*Work instruction*: Below are some entries. Copy each line that holds the string "such".

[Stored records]

=== Section Start ===

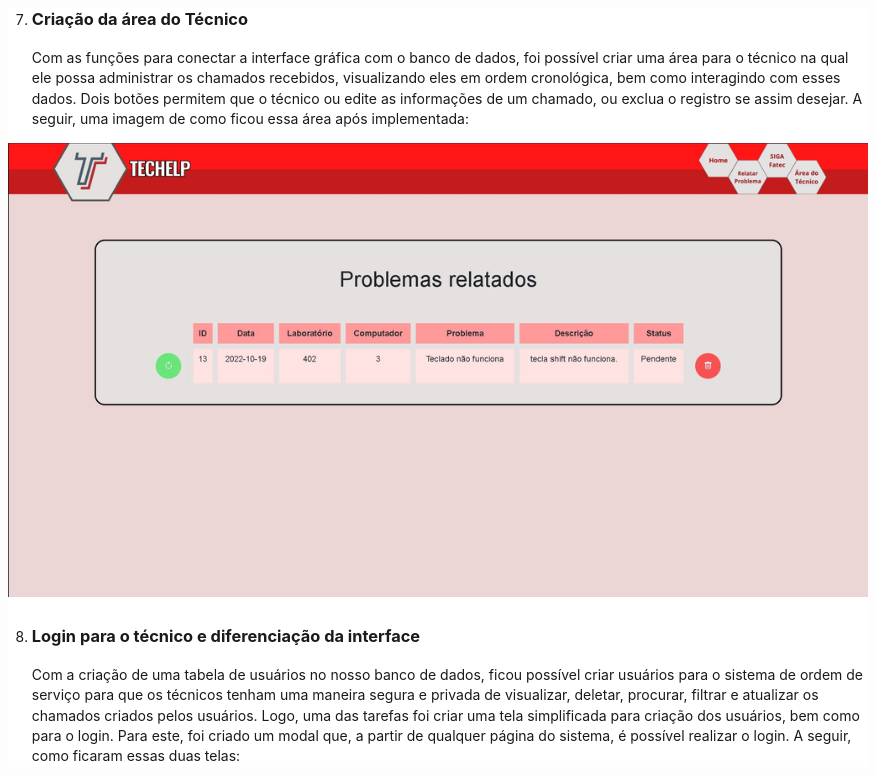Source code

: 7. ### Criação da área do Técnico<a id='tecnico'></a>

   Com as funções para conectar a interface gráfica com o banco de dados, foi possível criar uma área para o técnico na qual ele possa administrar os chamados recebidos, visualizando eles em ordem cronológica, bem como interagindo com esses dados. Dois botões permitem que o técnico ou edite as informações de um chamado, ou exclua o registro se assim desejar. A seguir, uma imagem de como ficou essa área após implementada:

![Área do técnico](img/area-tecnico.jpg)



8. ### Login para o técnico e diferenciação da interface <a id='login'></a>

   Com a criação de uma tabela de usuários no nosso banco de dados, ficou possível criar usuários para o sistema de ordem de serviço para que os técnicos tenham uma maneira segura e privada de visualizar, deletar, procurar, filtrar e atualizar os chamados criados pelos usuários. Logo, uma das tarefas foi criar uma tela simplificada para criação dos usuários, bem como para o login. Para este, foi criado um modal que, a partir de qualquer página do sistema, é possível realizar o login. A seguir, como ficaram essas duas telas:
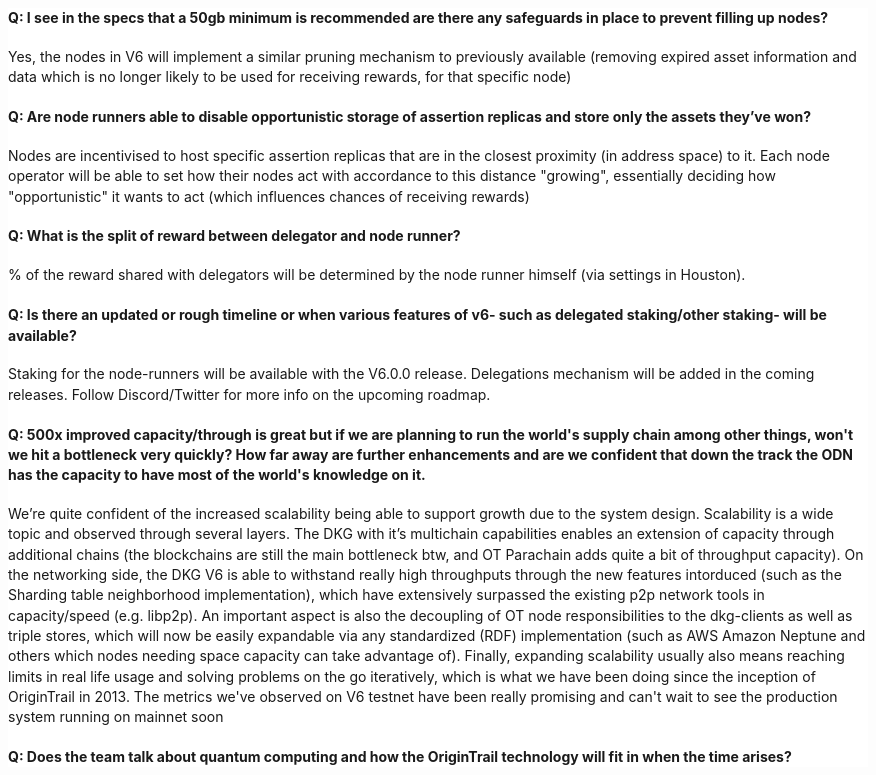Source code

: #### **Q: I see in the specs that a 50gb minimum is recommended are there any safeguards in place to prevent filling up nodes?**

Yes, the nodes in V6 will implement a similar pruning mechanism to previously available (removing expired asset information and data which is no longer likely to be used for receiving rewards, for that specific node)

#### **Q: Are node runners able to disable opportunistic storage of assertion replicas and store only the assets they’ve won?**

Nodes are incentivised to host specific assertion replicas that are in the closest proximity (in address space) to it. Each node operator will be able to set how their nodes act with accordance to this distance "growing", essentially deciding how "opportunistic" it wants to act (which influences chances of receiving rewards)

#### **Q: What is the split of reward between delegator and node runner?**

% of the reward shared with delegators will be determined by the node runner himself (via settings in Houston).

#### **Q: Is there an updated or rough timeline or when various features of v6- such as delegated staking/other staking- will be available?**

Staking for the node-runners will be available with the V6.0.0 release. Delegations mechanism will be added in the coming releases. Follow Discord/Twitter for more info on the upcoming roadmap.

#### **Q: 500x improved capacity/through is great but if we are planning to run the world's supply chain among other things, won't we hit a bottleneck very quickly? How far away are further enhancements and are we confident that down the track the ODN has the capacity to have most of the world's knowledge on it.**

We’re quite confident of the increased scalability being able to support growth due to the system design. Scalability is a wide topic and observed through several layers. The DKG with it’s multichain capabilities enables an extension of capacity through additional chains (the blockchains are still the main bottleneck btw, and OT Parachain adds quite a bit of throughput capacity). On the networking side, the DKG V6 is able to withstand really high throughputs through the new features intorduced (such as the Sharding table neighborhood implementation), which have extensively surpassed the existing p2p network tools in capacity/speed (e.g. libp2p). An important aspect is also the decoupling of OT node responsibilities to the dkg-clients as well as triple stores, which will now be easily expandable via any standardized (RDF) implementation (such as AWS Amazon Neptune and others which nodes needing space capacity can take advantage of). Finally, expanding scalability usually also means reaching limits in real life usage and solving problems on the go iteratively, which is what we have been doing since the inception of OriginTrail in 2013. The metrics we've observed on V6 testnet have been really promising and can't wait to see the production system running on mainnet soon

#### **Q: Does the team talk about quantum computing and how the OriginTrail technology will fit in when the time arises?**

=== Section End ===

*Result for this exercise*:
#### **Q: Is there an updated or rough timeline or when various features of v6- such as delegated staking/other staking- will be available?**
We’re quite confident of the increased scalability being able to support growth due to the system design. Scalability is a wide topic and observed through several layers. The DKG with it’s multichain capabilities enables an extension of capacity through additional chains (the blockchains are still the main bottleneck btw, and OT Parachain adds quite a bit of throughput capacity). On the networking side, the DKG V6 is able to withstand really high throughputs through the new features intorduced (such as the Sharding table neighborhood implementation), which have extensively surpassed the existing p2p network tools in capacity/speed (e.g. libp2p). An important aspect is also the decoupling of OT node responsibilities to the dkg-clients as well as triple stores, which will now be easily expandable via any standardized (RDF) implementation (such as AWS Amazon Neptune and others which nodes needing space capacity can take advantage of). Finally, expanding scalability usually also means reaching limits in real life usage and solving problems on the go iteratively, which is what we have been doing since the inception of OriginTrail in 2013. The metrics we've observed on V6 testnet have been really promising and can't wait to see the production system running on mainnet soon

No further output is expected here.